One Path: Series Circuits
In a series circuit, components are connected one after another on a single path. Current has only one route to follow.
Picture a battery, a switch, a resistor, and a lamp all placed in one loop. When the switch is closed, current moves through each part in order and returns to the battery. If one part breaks the path, the whole circuit stops working.
This is why a series circuit is often described as an “all in one line” connection. The exact drawing may bend around the page, but electrically there is still only one path.
What stays the same in a basic series circuit: the current through each component.
What can change: the voltage is shared across the loads, such as resistors or lamps.
So if two lamps are connected in series and one lamp is removed, the path opens. The other lamp will not stay on because the loop is no longer complete.
More Than One Path: Parallel Circuits
In a parallel circuit, components are placed on separate branches. Current has more than one path available.
Imagine two lamps connected to the same battery, but each lamp has its own branch. If one branch opens, the other branch may still have a complete path back to the power source.
This is the part that often feels strange at first: the components are connected to the same source, but they do not all depend on one single path.
What stays the same in a basic parallel circuit: each branch can receive the same source voltage.
What can change: current can divide between branches depending on the resistance in each path.
A parallel circuit is not “better” in every situation. It simply behaves differently. The useful skill is reading the branches clearly instead of guessing from the shape of the drawing.
Before / After: Reading The Same Parts Differently
Before:
“There are two lamps, so the circuit is basically the same either way.”
After:
“The two lamps may be in series or in parallel. I need to check whether current has one path through both lamps or separate branches through each lamp.”
That small change in thinking matters. Component names alone do not tell you the circuit behavior. The connection pattern does.
A Quick Diagram-Tracing Exercise
Take a simple schematic with two resistors or two lamps. Do not calculate yet.
- Find the battery or power source.
- Trace from one terminal through the circuit.
- Count how many possible paths current can take.
- Look for branches and junction points.
- Check whether every component sits on one path or on separate paths.
If your finger must pass through every component in one continuous loop, you are likely looking at a series circuit. If your finger can choose between branches and still return to the power source, you are likely looking at a parallel circuit.
Why This Matters Before Ohm’s Law
Ohm’s law is useful, but the connection type tells you how to apply it.
In a series circuit, you may need to think about total resistance and how voltage is divided. In a parallel circuit, you may need to think about branch resistance and how current divides.
Jumping straight into a formula without identifying the connection pattern can lead to the wrong setup.

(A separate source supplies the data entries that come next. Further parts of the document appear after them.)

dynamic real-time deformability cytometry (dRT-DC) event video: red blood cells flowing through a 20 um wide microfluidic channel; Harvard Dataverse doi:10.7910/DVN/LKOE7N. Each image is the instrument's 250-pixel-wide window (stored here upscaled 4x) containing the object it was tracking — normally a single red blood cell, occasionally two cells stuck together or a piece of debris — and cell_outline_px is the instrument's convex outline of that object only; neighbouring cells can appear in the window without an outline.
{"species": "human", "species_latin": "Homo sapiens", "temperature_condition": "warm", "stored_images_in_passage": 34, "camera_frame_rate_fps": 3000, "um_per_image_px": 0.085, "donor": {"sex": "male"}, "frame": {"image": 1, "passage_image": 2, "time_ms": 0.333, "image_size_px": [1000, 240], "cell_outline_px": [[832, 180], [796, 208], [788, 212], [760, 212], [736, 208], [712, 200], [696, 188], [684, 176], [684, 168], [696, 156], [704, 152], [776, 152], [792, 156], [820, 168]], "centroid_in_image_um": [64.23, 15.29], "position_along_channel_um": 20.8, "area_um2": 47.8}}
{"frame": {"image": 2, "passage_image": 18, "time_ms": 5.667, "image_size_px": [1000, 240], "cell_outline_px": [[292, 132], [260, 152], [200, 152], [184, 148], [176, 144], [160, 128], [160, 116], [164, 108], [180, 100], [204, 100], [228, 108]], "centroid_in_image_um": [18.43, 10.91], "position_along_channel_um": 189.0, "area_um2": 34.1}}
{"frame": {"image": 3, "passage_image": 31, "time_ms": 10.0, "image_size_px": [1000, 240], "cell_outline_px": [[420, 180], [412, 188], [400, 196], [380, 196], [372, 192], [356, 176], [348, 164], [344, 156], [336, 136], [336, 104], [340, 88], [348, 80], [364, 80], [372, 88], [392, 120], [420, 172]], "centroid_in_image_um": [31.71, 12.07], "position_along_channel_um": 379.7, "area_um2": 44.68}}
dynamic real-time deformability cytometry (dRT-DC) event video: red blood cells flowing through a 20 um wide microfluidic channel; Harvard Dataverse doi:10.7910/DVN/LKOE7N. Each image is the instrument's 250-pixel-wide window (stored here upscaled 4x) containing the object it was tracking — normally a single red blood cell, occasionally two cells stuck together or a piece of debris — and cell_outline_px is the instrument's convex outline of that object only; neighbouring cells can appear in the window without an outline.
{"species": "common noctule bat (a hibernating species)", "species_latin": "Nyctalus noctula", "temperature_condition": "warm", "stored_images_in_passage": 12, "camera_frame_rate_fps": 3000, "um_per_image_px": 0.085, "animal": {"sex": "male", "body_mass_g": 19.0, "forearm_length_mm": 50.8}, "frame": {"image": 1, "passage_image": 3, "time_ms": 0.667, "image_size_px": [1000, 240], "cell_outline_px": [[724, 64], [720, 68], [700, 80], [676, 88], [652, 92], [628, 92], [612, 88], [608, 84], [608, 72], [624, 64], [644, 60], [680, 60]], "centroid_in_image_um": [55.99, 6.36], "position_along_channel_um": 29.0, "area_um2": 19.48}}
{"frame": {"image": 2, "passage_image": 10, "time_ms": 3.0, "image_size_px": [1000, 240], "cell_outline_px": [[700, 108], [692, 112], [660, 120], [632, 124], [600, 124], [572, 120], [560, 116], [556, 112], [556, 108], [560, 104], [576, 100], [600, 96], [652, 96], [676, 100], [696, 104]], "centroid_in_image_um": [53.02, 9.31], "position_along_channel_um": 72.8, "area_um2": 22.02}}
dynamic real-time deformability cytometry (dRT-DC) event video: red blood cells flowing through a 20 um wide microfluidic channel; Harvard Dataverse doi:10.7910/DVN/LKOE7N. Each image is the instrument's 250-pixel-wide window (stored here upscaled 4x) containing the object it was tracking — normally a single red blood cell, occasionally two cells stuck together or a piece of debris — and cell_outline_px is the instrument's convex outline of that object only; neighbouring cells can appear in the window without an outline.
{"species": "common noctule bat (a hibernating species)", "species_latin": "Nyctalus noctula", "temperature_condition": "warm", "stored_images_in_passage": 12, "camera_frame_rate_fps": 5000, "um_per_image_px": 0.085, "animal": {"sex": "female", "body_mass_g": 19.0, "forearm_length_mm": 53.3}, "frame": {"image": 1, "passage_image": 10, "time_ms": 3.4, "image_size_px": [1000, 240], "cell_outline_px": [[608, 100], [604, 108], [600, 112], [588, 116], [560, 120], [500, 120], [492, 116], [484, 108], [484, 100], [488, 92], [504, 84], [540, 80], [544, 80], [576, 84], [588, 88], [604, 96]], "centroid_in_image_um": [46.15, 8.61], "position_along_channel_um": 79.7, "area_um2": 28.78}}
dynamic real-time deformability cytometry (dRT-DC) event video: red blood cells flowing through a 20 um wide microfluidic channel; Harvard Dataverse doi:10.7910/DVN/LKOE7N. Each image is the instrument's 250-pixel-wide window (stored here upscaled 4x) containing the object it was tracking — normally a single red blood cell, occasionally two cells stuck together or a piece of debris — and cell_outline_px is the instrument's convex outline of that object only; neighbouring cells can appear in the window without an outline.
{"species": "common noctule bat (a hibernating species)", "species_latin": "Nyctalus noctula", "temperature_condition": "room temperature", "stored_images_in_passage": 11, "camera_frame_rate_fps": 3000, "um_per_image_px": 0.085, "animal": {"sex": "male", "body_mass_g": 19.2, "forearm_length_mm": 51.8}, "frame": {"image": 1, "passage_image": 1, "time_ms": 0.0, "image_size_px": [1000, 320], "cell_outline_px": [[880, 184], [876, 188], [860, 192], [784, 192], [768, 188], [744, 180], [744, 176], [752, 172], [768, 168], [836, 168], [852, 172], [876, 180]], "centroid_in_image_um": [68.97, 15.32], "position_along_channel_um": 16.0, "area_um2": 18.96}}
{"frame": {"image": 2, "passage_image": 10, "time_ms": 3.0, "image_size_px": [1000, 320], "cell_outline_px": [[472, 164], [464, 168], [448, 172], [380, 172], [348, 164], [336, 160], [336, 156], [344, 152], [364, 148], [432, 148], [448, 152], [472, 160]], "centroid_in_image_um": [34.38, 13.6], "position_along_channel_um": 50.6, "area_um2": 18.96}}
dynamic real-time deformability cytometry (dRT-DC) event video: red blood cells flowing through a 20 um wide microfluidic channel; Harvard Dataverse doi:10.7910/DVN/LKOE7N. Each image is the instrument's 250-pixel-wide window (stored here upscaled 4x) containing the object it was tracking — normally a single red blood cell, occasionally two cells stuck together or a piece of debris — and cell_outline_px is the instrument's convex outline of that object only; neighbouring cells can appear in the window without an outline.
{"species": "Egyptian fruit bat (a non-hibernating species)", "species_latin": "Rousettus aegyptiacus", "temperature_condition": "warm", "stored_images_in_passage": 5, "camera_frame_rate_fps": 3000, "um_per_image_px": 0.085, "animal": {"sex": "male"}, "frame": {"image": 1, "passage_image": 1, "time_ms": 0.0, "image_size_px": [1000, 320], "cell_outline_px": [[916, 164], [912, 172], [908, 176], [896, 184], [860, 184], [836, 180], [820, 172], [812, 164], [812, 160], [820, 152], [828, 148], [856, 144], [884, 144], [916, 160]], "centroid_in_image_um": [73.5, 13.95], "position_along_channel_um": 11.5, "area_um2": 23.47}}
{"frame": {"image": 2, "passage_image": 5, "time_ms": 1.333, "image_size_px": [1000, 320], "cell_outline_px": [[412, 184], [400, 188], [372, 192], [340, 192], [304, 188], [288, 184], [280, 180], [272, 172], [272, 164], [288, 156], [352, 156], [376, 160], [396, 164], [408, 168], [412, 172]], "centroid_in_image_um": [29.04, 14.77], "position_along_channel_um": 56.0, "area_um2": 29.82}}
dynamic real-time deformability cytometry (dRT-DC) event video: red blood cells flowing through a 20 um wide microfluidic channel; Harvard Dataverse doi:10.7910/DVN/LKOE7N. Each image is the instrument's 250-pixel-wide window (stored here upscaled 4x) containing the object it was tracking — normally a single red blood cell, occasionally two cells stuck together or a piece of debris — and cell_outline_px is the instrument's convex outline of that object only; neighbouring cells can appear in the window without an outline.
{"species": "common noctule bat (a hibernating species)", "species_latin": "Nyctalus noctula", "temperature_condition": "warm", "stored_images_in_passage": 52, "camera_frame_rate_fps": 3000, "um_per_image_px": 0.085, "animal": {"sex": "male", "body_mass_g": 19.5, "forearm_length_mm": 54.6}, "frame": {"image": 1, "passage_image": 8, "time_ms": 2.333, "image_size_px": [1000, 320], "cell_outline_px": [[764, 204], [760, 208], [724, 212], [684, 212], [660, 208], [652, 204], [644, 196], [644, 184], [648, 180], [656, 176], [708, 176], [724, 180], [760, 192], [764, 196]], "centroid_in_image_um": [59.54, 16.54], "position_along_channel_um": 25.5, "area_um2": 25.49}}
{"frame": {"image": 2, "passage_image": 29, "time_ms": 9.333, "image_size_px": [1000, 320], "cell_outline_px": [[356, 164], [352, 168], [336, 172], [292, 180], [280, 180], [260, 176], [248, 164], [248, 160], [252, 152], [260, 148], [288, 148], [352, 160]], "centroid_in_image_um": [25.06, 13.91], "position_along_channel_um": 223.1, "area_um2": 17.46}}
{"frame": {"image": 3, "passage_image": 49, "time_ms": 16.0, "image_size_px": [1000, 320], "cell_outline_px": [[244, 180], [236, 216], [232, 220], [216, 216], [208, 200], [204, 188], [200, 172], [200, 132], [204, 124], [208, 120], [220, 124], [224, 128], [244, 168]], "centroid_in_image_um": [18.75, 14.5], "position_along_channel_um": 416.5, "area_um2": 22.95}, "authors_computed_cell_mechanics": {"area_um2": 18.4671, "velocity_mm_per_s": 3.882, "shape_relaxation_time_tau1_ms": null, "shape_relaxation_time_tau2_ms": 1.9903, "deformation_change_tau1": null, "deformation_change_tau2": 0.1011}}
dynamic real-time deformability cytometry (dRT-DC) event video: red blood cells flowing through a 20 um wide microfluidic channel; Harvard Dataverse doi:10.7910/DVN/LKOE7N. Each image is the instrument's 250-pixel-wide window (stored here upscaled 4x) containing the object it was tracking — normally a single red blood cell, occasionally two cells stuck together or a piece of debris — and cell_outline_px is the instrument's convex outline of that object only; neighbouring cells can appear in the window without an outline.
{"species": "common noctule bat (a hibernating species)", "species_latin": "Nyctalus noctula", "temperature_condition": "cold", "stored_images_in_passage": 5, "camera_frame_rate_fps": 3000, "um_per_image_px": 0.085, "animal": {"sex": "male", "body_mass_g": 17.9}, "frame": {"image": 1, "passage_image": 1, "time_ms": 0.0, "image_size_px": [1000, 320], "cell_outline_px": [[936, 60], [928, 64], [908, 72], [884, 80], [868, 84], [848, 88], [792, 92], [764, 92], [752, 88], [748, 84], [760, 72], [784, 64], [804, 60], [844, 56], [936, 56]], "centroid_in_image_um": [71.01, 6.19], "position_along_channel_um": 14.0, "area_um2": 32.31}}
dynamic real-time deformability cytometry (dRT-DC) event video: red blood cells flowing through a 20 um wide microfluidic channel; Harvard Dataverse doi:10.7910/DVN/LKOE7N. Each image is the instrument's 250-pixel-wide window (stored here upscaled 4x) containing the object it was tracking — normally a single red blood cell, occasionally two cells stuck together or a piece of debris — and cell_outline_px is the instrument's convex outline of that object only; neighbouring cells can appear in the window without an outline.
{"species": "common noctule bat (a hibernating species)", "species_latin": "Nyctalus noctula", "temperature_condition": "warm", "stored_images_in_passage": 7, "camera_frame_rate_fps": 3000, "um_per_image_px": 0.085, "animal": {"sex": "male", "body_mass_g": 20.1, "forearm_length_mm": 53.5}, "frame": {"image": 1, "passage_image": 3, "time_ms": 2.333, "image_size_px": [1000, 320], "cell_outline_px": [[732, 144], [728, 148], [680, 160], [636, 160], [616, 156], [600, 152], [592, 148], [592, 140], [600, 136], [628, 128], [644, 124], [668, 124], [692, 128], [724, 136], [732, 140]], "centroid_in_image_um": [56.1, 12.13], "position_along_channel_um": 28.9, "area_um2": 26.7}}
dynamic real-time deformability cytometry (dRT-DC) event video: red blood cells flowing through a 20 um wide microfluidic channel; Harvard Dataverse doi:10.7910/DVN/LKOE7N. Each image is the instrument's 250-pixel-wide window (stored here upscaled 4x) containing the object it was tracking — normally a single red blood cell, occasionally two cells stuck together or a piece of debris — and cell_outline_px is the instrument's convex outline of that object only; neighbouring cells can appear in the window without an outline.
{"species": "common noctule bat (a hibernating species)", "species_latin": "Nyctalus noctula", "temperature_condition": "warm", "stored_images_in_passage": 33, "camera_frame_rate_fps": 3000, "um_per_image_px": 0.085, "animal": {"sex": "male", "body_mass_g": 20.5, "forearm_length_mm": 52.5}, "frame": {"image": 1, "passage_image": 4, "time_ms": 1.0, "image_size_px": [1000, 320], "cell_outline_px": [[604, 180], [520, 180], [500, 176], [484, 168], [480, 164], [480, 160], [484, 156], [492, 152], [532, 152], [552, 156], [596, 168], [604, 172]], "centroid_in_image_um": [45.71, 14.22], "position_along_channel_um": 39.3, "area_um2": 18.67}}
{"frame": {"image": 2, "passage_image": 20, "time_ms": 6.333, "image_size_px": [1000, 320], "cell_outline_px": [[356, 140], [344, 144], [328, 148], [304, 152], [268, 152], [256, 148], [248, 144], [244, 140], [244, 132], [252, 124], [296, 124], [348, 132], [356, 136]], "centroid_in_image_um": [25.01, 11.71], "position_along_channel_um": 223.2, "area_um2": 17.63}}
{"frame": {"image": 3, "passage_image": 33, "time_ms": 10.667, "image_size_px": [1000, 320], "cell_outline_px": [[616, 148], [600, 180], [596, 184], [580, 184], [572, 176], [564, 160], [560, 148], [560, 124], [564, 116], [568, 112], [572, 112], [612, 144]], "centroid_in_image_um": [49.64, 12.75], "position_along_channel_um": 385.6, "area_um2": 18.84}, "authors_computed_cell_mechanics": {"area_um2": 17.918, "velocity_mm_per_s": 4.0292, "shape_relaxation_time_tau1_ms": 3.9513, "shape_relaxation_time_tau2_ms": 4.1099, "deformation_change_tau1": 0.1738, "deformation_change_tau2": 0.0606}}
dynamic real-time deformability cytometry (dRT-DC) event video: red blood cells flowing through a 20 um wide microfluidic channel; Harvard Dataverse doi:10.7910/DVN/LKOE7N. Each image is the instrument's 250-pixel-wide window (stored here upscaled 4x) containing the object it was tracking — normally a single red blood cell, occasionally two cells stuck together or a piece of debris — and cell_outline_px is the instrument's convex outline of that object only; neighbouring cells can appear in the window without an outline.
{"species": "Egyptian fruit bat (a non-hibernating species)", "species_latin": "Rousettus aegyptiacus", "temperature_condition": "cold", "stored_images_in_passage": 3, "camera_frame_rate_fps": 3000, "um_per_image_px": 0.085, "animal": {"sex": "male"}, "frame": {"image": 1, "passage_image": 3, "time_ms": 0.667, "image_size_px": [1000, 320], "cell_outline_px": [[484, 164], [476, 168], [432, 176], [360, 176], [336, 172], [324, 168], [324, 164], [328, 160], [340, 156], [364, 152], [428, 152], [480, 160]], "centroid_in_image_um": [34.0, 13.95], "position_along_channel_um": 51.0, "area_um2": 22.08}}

A calm order works better:
- Identify the power source.
- Decide whether the circuit is series, parallel, or a mix.
- Label the known values.
- Then choose the calculation.
The Switch Test
A simple way to check your understanding is to imagine opening one part of the circuit.
If opening one component stops everything, the circuit may be series.
If opening one branch leaves another branch working, the circuit may be parallel.
This test is not a replacement for reading the schematic, but it helps you connect the drawing to real circuit behavior.
The next time you see two resistors, two lamps, or several branches on a diagram, pause before naming the circuit. Trace the path first. The answer is usually hidden in the route current can take.